Terdapat 7 Mbaru Niang di perkampungan Wae Rebo yang tersusun melingkar mengitari batu melingkar yang
disebut compang sebagai titik pusatnya. Compang merupakan pusat aktivitas warga untuk mendekatkan dengan
alam, leluhur, serta Tuhan. Penghormatan terhadap ketiganya diwujudkan dalam berbagai upacara adat yang sampai
kini masih dilakukan.
Pembangunan rumah adat Wae Rebo harus melalui upacara adat terlebih dahulu. Persiapan pembangunannya
membutuhkan waktu hingga setahun, dan dibangun secara gotong royong oleh masyarakat Wae Rebo. Bahan-bahan
bangunannya diambil secukupnya dari hutan yang mengelilingi Desa Adat Wae Rebo. Dibuat dari bahan kayu Worok,
papan lantai dari kayu Ajang, balok-balok dari kayu Uwu dan atap menggunakan daun lontar yang ditutup dengan
ijuk, membentang dari ujung atap sampai hampir menyentuh tanah.
Mbaru Niang berfungsi sebagai tempat tinggal keluarga, masing-masing Niang terdiri dari 6 – 8 keluarga. Terdiri dari
lima lantai, masing-masing lantainya memiliki fungsi. Lantai pertama disebut Lutur, berfungsi untuk tempat tinggal
dan berkumpul keluarga.
Bentuk rumah panggung yang diterapkan menjadi rumah yang sesuai untuk kondisi alam di sekitar Desa Wae Rebo.
Berdasarkan letak geografisnya, desa Wae Rebo berada pada wilayah gempa dan hutan liar, sehingga aman bencana
dan menjadi tempat perlindungan dari hewan buas.
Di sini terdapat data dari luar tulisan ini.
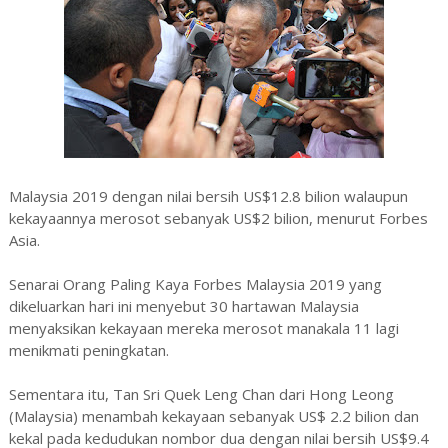
Malaysia 2019 dengan nilai bersih US$12.8 bilion walaupun
kekayaannya merosot sebanyak US$2 bilion, menurut Forbes
Asia.
Senarai Orang Paling Kaya Forbes Malaysia 2019 yang
dikeluarkan hari ini menyebut 30 hartawan Malaysia
menyaksikan kekayaan mereka merosot manakala 11 lagi
menikmati peningkatan.
Sementara itu, Tan Sri Quek Leng Chan dari Hong Leong
(Malaysia) menambah kekayaan sebanyak US$ 2.2 bilion dan
kekal pada kedudukan nombor dua dengan nilai bersih US$9.4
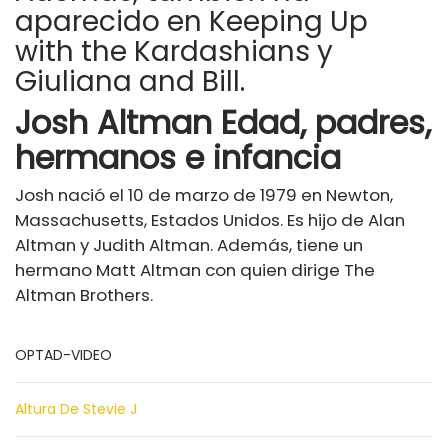
aparecido en Keeping Up
with the Kardashians y
Giuliana and Bill.
Josh Altman Edad, padres,
hermanos e infancia
Josh nació el 10 de marzo de 1979 en Newton,
Massachusetts, Estados Unidos. Es hijo de Alan
Altman y Judith Altman. Además, tiene un
hermano Matt Altman con quien dirige The
Altman Brothers.
OPTAD-VIDEO
Altura De Stevie J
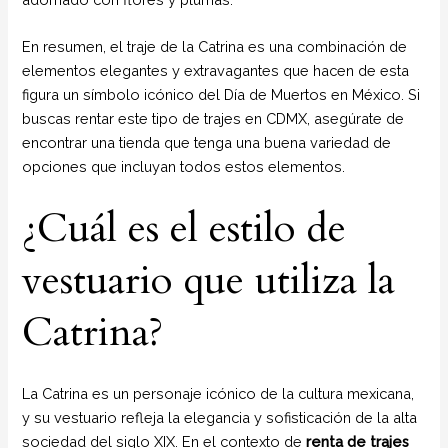
En resumen, el traje de la Catrina es una combinación de
elementos elegantes y extravagantes que hacen de esta
figura un símbolo icónico del Día de Muertos en México. Si
buscas rentar este tipo de trajes en CDMX, asegúrate de
encontrar una tienda que tenga una buena variedad de
opciones que incluyan todos estos elementos.
¿Cuál es el estilo de
vestuario que utiliza la
Catrina?
La Catrina es un personaje icónico de la cultura mexicana,
y su vestuario refleja la elegancia y sofisticación de la alta
sociedad del siglo XIX. En el contexto de
renta de trajes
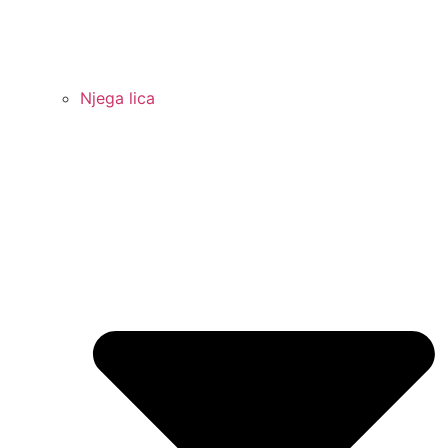
Njega lica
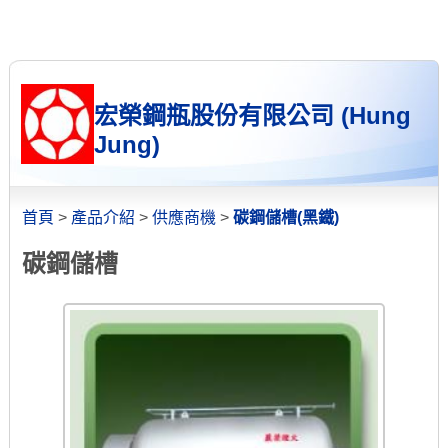
宏榮鋼瓶股份有限公司 (Hung
Jung)
首頁
>
產品介紹
>
供應商機
>
碳鋼儲槽(黑鐵)
碳鋼儲槽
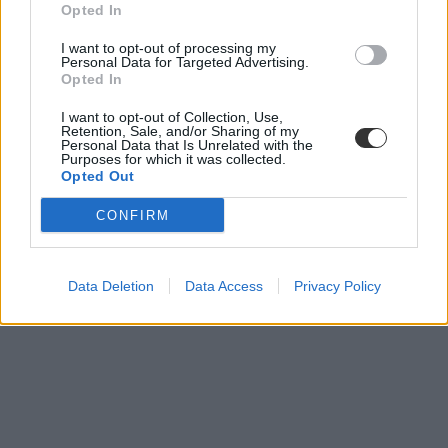
érettségi 2023 május
Opted In
I want to opt-out of processing my
Personal Data for Targeted Advertising.
Opted In
I want to opt-out of Collection, Use,
Retention, Sale, and/or Sharing of my
Personal Data that Is Unrelated with the
Purposes for which it was collected.
Opted Out
CONFIRM
Data Deletion
Data Access
Privacy Policy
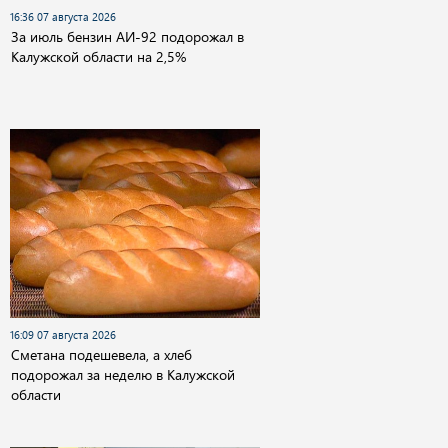
16:36 07 августа 2026
За июль бензин АИ-92 подорожал в
Калужской области на 2,5%
16:09 07 августа 2026
Сметана подешевела, а хлеб
подорожал за неделю в Калужской
области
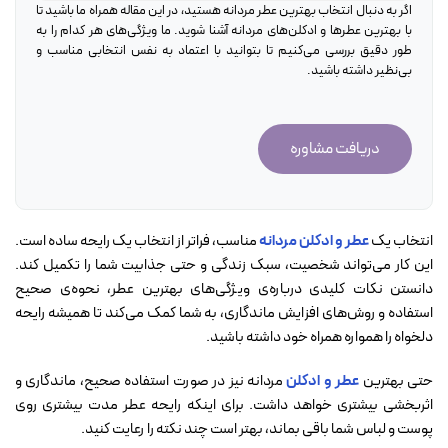
اگر به دنبال انتخاب بهترین عطر مردانه هستید، در این مقاله همراه ما باشید تا
با بهترین عطرها و ادکلن‌های مردانه آشنا شوید. ما ویژگی‌های هر کدام را به
طور دقیق بررسی می‌کنیم تا بتوانید با اعتماد به نفس انتخابی مناسب و
بی‌نظیر داشته باشید.
دریافت مشاوره
انتخاب یک
عطر و ادکلن مردانه
مناسب، فراتر از انتخاب یک رایحه ساده است.
این کار می‌تواند شخصیت، سبک زندگی و حتی جذابیت شما را تکمیل کند.
دانستن نکات کلیدی درباره‌ی ویژگی‌های بهترین عطر، نحوه‌ی صحیح
استفاده و روش‌های افزایش ماندگاری، به شما کمک می‌کند تا همیشه رایحه
دلخواه را همواره همراه خود داشته باشید.
حتی بهترین
عطر و ادکلن
مردانه نیز در صورت استفاده صحیح، ماندگاری و
اثربخشی بیشتری خواهد داشت. برای اینکه رایحه عطر مدت بیشتری روی
پوست و لباس شما باقی بماند، بهتر است چند نکته را رعایت کنید.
Donomulyo adalah sebuah desa di Kabupaten Malang, Provinsi Jawa Timur, Indonesia yang secara
struktural merupakan bagian integral tak terpisahkan dari sistem perwilayahan Kecamatan Donomulyo. Desa
yang jumlah penduduknya sebanyak 11.840 jiwa ini memiliki potensi yang cukup banyak, baik potensi yang
sudah dimanfaatkan maupun yang belum dimanfaatkan secara maksimal. Potensi sumber daya alam maupun
sumber daya manusia perlu terus digali dan dikembangkan untuk kemakmuran masyarakat secara umum.
Salah satu potensi yang sangat terlihat jelas adalah sektor perkebunan. Hal ini didasarkan dengan adanya
banyak wilayah pertanahan yang dimanfaatkan untuk perkebunan seperti tebu, sengon, jati, dan kelapa yang
memiliki luas 76 ha. Menurut Pak Sugianto selaku Sekretaris Desa, sebagian lahan seluas 51 ha didominasi
dengan tanaman tebu sekaligus menjadi komoditas unggulan desa. Namun selama ini sekitar 90% hasil dari
perkebunan tebu tersebut dikirim ke pabrik gula secara langsung sehingga masyarakat belum bisa
mendapatkan hasil panen secara maksimal. Untuk itu kedepannya masyarakat diharapkan mampu untuk
mengolah hasil panen tebu menjadi minuman tebu, es krim tebu, dan olahan makanan lainnya. Dengan
mengolah hasil panen tersebut diharapkan masyarakat dapat mengambil keuntungan lebih maksimal
daripada mengirim tebu utuh secara langsung.